Step 2: Processing the Feed Data
Each new item's data is extracted, including the article title, direct URL, a snippet or full description, the author's name, and the publish date. This data is formatted and prepared to be sent to Raindrop.io.
Pro tip: Use this step to add filters. For example, you can set a rule to only save items that contain specific keywords relevant to your project, ensuring your Raindrop.io collection stays focused.

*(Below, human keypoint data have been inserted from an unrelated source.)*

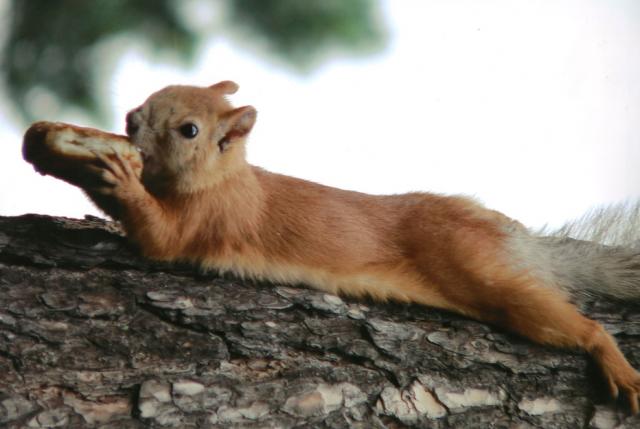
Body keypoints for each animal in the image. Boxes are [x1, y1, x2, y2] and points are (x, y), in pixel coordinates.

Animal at [87, 80, 640, 412]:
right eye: (160, 90)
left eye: (190, 130)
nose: (131, 119)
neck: (224, 178)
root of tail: (516, 238)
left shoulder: (212, 216)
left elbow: (161, 238)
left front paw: (118, 179)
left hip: (482, 271)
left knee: (572, 322)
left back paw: (614, 362)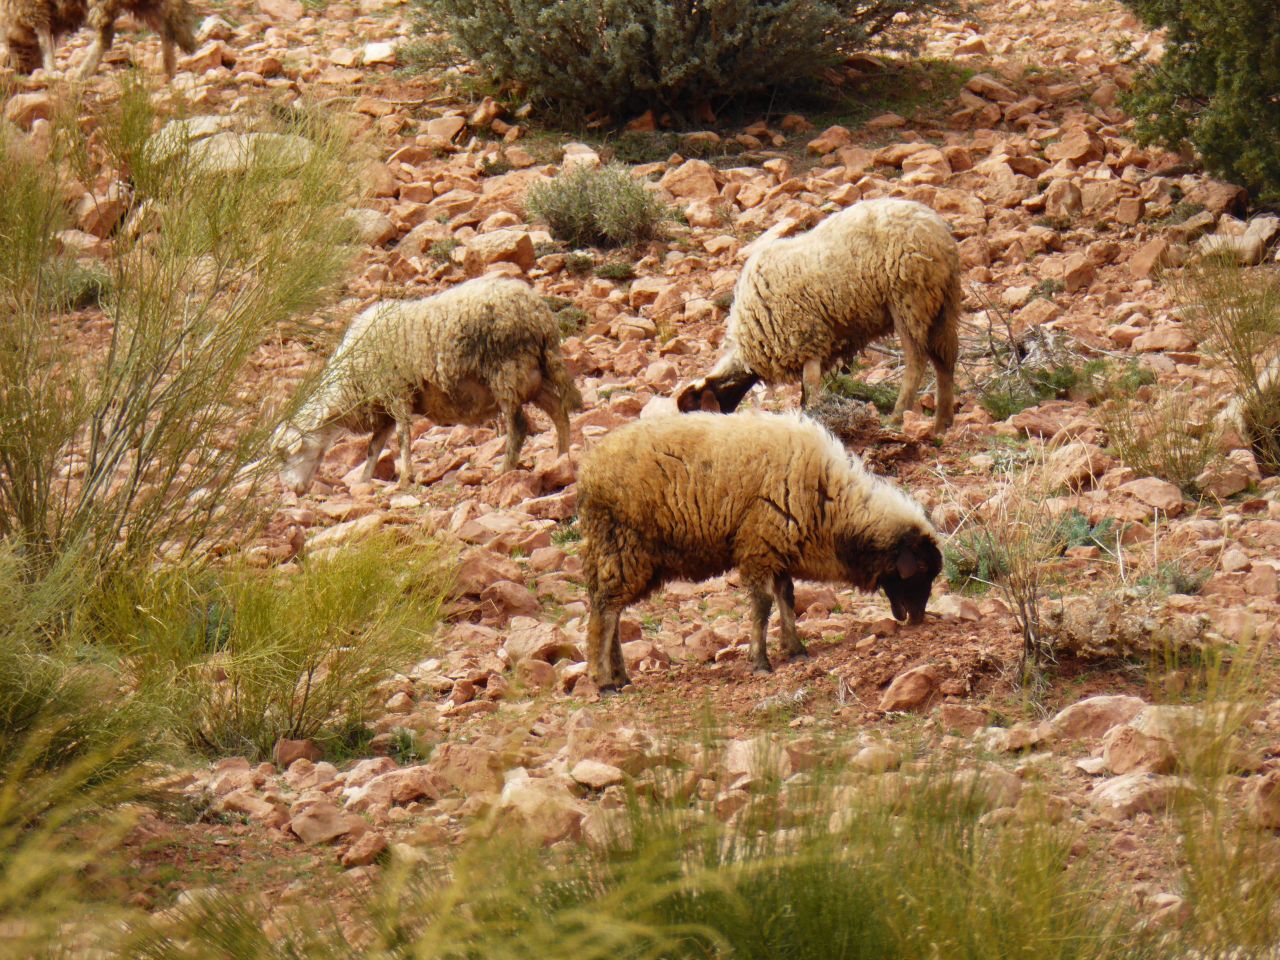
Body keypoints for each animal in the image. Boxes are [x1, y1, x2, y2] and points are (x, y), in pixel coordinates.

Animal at [0, 0, 195, 77]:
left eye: (12, 47)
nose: (21, 70)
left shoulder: (32, 7)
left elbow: (43, 37)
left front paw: (50, 68)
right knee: (166, 26)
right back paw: (169, 68)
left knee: (104, 37)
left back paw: (83, 72)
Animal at [275, 277, 583, 495]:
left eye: (285, 456)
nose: (292, 490)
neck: (348, 383)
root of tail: (540, 314)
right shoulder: (383, 407)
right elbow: (374, 447)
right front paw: (364, 480)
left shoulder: (396, 393)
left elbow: (402, 438)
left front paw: (404, 478)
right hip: (533, 375)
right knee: (558, 411)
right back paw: (561, 458)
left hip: (506, 371)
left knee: (519, 426)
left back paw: (505, 469)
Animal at [577, 411, 942, 691]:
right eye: (921, 570)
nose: (919, 619)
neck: (833, 504)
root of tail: (588, 471)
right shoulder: (759, 547)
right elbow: (763, 606)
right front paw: (761, 660)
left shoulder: (778, 551)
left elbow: (787, 598)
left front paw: (795, 648)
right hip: (623, 545)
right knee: (605, 611)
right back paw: (603, 680)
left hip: (622, 553)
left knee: (611, 609)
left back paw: (620, 676)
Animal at [674, 198, 962, 432]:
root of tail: (938, 232)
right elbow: (805, 392)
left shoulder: (805, 339)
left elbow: (810, 389)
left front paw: (814, 417)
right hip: (943, 302)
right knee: (945, 358)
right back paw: (941, 423)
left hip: (908, 298)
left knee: (917, 360)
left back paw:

Step 3: Creating the Raindrop.io Bookmark
The workflow then uses the Raindrop.io API to create a new bookmark in your specified collection. It passes the article title as the bookmark name, the URL as the link, and the description as notes. You can pre-configure tags and other metadata, making your saved content instantly organized.
Who This Is For
This automation is a game-changer for professionals and enthusiasts who rely on curated information. It's perfect for market researchers tracking competitor blogs, content marketers gathering inspiration, academics following journal publications, developers watching tech news, and anyone who wants to build a personal knowledge base without manual effort. If you regularly find yourself copying links to read later, this workflow is for you.
What You'll Need
- A Make.com account (free tier available).
- A Raindrop.io account (free or paid).
- Your Raindrop.io API token, available in your account settings.
- The RSS feed URL(s) of the websites, blogs, or publications you want to monitor.
- The ID of the Raindrop.io collection where you want bookmarks saved.
Quick Setup Guide
You can have this automation running in under 10 minutes.
- Clone the template: Click "Get This Workflow" to open the template in your Make.com account and create a copy.
- Connect Raindrop.io: In the Raindrop.io module, add a new connection using your API token.
- Configure the RSS trigger: Paste your RSS feed URL into the "Watch RSS Feed Items" module and set your preferred polling schedule.
- Set the destination: In the "Create a Bookmark" module, select your target Raindrop.io collection. You can also set default tags here.
- Test and activate: Run the scenario once to test. Check Raindrop.io to confirm a bookmark was created correctly, then turn the scenario on.
Key Benefits
Save 2–5 hours per week by eliminating the manual process of checking feeds and saving bookmarks. The automation works 24/7, even when you're offline.
Never miss an important update from your critical sources. The instant an item is published, it's captured and archived, creating a reliable historical record.
Build a searchable, organized knowledge base in Raindrop.io. With automatic tagging and collection sorting, finding any saved article later takes seconds, not minutes.
Scale your curation effortlessly. Easily add more RSS feeds to the same workflow. Monitor dozens of sources and have them all funnel into neatly organized collections.
Improve focus and reduce digital clutter. By automating the capture, you can schedule dedicated time to review your curated collection, leading to more focused reading and analysis.